Significant Collectors Of Silver
In this context of the nineteenth and the early twentieth century, important collectors around Europe were famous for their impressive silver collections, which were often presented in a historicizing environment. These collectors were also a reference in the art world and formed the taste for the one or the other objects.
One of the influential and world-wide known collectors based in Munich was the German mathematician with Jewish descent, Alfred Pringsheim (1850-1941) – father-in-law of the writer Thomas Mann (1875-1955). Alfred Pringsheim was not a simple collector, rather an art lover, who carefully bought not only silver objects, but also majolica, paintings and other art works. His silver collection – gathering a bit more than 100 pieces – was very tastefully presented and showed love for rare European pieces and preference for the Renaissance period.

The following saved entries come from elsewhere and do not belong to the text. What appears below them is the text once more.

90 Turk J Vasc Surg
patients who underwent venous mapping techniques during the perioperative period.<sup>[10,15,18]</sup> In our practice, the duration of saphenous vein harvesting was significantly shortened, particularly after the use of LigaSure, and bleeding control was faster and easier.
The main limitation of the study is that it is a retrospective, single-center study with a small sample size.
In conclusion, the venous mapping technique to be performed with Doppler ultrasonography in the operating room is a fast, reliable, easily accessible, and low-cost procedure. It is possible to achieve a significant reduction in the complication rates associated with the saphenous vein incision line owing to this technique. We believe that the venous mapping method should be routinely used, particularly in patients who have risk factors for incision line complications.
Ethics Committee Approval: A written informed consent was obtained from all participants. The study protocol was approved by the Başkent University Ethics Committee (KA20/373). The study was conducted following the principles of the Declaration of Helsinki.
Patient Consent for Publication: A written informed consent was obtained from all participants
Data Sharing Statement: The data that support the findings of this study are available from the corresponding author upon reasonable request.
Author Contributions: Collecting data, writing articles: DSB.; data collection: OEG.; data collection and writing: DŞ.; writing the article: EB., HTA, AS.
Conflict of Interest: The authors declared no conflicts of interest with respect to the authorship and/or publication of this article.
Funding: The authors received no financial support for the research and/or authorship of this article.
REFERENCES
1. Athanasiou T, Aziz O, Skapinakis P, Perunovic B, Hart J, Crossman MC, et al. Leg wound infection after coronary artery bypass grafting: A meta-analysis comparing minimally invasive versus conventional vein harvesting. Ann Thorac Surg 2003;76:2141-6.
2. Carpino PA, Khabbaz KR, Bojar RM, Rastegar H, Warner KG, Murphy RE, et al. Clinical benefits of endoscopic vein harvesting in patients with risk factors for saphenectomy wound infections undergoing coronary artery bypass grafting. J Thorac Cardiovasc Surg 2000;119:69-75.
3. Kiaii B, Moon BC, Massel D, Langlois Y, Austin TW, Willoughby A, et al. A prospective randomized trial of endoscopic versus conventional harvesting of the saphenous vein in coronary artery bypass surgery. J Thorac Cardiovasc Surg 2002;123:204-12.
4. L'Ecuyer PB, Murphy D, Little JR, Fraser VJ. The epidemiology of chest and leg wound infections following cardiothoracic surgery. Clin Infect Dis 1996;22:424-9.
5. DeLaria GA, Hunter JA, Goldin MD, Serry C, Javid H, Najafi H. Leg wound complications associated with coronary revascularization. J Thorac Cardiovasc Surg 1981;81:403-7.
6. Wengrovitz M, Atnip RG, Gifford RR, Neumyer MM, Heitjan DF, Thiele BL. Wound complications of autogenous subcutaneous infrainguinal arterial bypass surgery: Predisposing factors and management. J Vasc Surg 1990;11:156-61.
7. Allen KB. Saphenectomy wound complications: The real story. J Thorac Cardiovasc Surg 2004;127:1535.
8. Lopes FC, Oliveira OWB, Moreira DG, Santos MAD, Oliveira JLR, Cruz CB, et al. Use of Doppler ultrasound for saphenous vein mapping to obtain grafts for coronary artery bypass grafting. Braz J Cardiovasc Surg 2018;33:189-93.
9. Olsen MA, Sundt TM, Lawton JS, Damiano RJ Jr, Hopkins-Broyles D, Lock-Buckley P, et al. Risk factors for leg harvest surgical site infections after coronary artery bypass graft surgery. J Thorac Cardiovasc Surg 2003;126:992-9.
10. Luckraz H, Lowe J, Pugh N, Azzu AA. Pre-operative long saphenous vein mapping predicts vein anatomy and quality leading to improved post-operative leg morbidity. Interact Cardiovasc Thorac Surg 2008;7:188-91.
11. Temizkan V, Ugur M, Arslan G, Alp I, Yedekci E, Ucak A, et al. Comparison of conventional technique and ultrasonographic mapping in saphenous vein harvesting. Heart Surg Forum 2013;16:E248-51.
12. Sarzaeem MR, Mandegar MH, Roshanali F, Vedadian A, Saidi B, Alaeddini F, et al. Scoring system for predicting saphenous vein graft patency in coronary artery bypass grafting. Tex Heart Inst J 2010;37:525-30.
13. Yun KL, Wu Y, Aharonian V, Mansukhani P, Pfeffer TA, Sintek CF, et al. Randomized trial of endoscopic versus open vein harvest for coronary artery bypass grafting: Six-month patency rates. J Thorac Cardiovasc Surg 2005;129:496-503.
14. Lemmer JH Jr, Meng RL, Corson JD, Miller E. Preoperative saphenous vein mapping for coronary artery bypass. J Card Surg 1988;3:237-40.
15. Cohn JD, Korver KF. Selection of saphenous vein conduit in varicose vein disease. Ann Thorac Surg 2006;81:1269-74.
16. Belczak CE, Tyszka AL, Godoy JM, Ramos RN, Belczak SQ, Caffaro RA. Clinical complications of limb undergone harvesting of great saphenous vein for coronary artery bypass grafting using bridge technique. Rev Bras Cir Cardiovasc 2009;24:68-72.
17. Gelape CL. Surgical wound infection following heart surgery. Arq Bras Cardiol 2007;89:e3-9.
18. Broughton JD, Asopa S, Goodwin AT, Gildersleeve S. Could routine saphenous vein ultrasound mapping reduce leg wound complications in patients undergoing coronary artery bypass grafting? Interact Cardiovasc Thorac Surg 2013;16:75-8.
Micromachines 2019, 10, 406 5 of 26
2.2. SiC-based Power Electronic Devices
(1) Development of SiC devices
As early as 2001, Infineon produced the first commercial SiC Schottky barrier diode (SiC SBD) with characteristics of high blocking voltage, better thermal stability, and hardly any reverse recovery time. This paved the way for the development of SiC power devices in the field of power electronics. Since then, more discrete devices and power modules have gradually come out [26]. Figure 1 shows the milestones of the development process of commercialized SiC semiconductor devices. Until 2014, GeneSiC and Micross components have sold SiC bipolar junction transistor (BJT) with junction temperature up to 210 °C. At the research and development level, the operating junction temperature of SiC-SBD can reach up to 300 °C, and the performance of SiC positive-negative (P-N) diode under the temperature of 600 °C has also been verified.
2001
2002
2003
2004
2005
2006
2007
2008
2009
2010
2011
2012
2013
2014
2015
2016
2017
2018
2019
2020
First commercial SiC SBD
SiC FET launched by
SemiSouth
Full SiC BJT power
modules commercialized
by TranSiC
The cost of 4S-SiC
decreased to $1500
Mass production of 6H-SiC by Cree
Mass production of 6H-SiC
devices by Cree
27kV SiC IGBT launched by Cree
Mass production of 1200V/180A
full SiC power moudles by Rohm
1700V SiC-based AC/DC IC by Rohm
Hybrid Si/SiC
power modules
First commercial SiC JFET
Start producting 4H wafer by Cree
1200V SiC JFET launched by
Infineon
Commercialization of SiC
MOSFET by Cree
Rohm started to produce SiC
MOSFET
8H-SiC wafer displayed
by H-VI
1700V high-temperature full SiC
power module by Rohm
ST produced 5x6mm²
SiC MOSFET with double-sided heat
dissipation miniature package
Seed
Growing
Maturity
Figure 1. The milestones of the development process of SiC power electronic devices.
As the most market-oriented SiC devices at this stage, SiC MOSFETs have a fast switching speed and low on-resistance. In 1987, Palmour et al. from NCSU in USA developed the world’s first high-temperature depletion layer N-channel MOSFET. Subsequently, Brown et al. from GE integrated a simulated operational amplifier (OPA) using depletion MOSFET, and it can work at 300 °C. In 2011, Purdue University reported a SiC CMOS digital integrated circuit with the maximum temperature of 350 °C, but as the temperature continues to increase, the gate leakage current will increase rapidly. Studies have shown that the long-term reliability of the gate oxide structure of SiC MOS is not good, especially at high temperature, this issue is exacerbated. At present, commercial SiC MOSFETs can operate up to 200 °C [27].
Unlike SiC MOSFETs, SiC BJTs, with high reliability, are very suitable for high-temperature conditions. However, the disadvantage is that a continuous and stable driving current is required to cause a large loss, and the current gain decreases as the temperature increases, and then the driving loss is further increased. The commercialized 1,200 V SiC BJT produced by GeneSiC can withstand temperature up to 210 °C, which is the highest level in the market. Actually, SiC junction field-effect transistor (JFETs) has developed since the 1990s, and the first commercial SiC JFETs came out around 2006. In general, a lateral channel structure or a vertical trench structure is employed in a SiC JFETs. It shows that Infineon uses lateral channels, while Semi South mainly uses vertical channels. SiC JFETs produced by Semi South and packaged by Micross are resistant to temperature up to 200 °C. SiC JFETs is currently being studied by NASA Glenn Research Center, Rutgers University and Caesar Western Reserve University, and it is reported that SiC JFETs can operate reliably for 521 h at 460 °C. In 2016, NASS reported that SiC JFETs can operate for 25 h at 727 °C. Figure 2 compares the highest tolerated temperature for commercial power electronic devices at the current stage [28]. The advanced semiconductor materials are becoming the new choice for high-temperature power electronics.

The wonderful pieces of the silver collection of Alfred Pringsheim have all met an adventurous destiny during the Nazi-Socialist Era and the Second World War. Having been confiscated by the Gestapo, acquired by the Bayerisches Nationalmuseum (National Bavarian Museum) and finally returned to the rightful heirs of Pringsheim after Second World War, they are actually spread in collections and museums around the world. Helga Matzke during its existence possessed several silver objects from the collection of Pringsheim, which ended then in private and public collections. In summer 2016, an important German museum could acquire from us such a silver beaker, formerly in the Pringsheim collection.